What is an llms.txt file and where does it go?
It is a plain-markdown file at yourdomain.com/llms.txt that gives AI systems a curated list of your most important pages with short descriptions. It works like robots.txt — sitting at the site root — but instead of restricting crawlers, it tells models what is worth reading and how to interpret it.
Which schema types matter most for AI citation?
FAQPage is the highest-value type in 2026 because its question-and-answer shape matches what answer engines produce. Stacking Article (authorship and date) and BreadcrumbList (site hierarchy) alongside it roughly doubles citation odds versus a single schema type.

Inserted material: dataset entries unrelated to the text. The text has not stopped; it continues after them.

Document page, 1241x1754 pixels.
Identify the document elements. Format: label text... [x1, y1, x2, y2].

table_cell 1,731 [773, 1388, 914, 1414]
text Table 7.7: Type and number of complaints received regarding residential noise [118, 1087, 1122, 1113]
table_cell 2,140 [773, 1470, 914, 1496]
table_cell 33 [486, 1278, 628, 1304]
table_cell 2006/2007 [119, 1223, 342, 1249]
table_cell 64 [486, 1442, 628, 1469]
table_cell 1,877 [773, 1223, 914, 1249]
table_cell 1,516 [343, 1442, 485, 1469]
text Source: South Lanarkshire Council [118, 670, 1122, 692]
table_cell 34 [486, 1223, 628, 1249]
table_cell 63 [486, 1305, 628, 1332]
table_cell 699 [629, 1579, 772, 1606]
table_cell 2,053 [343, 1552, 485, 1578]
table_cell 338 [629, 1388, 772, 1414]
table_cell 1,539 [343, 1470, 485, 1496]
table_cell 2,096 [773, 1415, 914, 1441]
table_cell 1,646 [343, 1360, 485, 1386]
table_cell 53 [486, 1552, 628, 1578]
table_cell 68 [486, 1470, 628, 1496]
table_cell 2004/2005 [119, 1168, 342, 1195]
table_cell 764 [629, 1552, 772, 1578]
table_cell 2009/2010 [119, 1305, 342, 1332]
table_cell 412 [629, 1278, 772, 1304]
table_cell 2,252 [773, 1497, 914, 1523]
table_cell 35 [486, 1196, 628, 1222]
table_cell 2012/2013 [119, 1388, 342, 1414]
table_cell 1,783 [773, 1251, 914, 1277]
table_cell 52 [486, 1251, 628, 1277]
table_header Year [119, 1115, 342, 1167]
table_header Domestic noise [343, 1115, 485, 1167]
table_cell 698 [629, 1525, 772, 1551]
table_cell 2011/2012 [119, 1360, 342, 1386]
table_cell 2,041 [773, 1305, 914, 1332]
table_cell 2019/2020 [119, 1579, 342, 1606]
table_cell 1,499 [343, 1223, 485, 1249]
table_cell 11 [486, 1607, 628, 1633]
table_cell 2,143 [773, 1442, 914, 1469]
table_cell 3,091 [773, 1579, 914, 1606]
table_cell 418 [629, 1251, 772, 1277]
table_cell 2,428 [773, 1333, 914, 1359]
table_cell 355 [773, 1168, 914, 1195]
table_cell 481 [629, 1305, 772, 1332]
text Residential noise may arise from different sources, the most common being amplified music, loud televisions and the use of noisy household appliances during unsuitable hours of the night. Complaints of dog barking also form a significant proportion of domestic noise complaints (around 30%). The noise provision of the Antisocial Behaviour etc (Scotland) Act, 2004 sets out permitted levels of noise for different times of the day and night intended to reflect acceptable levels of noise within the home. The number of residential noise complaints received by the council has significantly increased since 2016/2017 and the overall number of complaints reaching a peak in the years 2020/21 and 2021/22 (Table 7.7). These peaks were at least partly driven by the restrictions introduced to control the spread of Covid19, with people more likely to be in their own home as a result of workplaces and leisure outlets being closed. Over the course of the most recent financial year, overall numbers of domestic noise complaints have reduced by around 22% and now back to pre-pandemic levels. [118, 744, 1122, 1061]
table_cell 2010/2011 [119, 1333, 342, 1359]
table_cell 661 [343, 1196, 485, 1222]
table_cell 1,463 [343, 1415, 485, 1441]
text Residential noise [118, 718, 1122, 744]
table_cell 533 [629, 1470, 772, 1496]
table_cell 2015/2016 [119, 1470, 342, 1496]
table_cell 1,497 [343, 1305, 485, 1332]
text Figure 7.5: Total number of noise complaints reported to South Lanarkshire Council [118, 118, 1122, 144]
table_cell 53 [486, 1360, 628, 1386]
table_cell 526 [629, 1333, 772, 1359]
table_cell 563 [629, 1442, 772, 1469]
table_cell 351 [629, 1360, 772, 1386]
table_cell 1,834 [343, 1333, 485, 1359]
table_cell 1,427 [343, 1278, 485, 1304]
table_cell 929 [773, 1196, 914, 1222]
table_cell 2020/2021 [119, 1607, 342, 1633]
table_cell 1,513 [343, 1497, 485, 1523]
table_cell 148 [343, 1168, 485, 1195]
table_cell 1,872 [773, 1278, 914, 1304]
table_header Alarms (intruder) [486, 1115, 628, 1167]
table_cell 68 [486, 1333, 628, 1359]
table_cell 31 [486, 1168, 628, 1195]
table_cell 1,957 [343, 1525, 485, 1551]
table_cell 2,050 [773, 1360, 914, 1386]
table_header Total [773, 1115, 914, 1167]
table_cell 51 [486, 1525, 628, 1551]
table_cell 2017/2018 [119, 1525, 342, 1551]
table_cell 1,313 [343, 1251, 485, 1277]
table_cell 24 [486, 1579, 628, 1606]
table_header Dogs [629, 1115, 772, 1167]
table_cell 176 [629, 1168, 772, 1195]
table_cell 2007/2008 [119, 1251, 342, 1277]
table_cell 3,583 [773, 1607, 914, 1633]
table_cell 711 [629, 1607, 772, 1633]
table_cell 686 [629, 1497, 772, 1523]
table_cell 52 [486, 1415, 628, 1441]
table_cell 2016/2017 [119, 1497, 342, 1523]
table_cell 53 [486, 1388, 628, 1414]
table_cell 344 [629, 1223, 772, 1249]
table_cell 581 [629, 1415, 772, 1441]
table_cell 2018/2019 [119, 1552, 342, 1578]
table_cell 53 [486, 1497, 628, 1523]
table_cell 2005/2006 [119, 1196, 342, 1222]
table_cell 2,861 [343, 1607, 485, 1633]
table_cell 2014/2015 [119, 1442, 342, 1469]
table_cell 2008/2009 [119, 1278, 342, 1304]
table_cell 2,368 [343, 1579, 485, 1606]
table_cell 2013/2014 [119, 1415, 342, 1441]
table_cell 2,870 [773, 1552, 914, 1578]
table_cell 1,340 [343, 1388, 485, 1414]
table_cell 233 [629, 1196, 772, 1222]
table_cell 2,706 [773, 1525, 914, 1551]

Will adding statistics alone get me cited more? Adding statistics, citations, and quotations is the highest-impact GEO tactic in the Princeton study — but only with real numbers. A fabricated statistic that gets quoted distributes a falsehood under your name. Cite numbers you can defend; when you do not have one, say so.
The bar is not "does it rank"
We rebuilt our content engine around a simple idea: the same discipline that makes a practitioner trustworthy to a reader is what makes them quotable to a machine. Specific claims. Real numbers. Named sources. A willingness to say what you do not know. GEO did not ask us to write differently — it raised the cost of writing badly.
The old question was whether you ranked. The new one is whether, when a founder asks an AI how to build the thing you have already built, the machine answers in your words. Engineer for that, and ranking takes care of itself.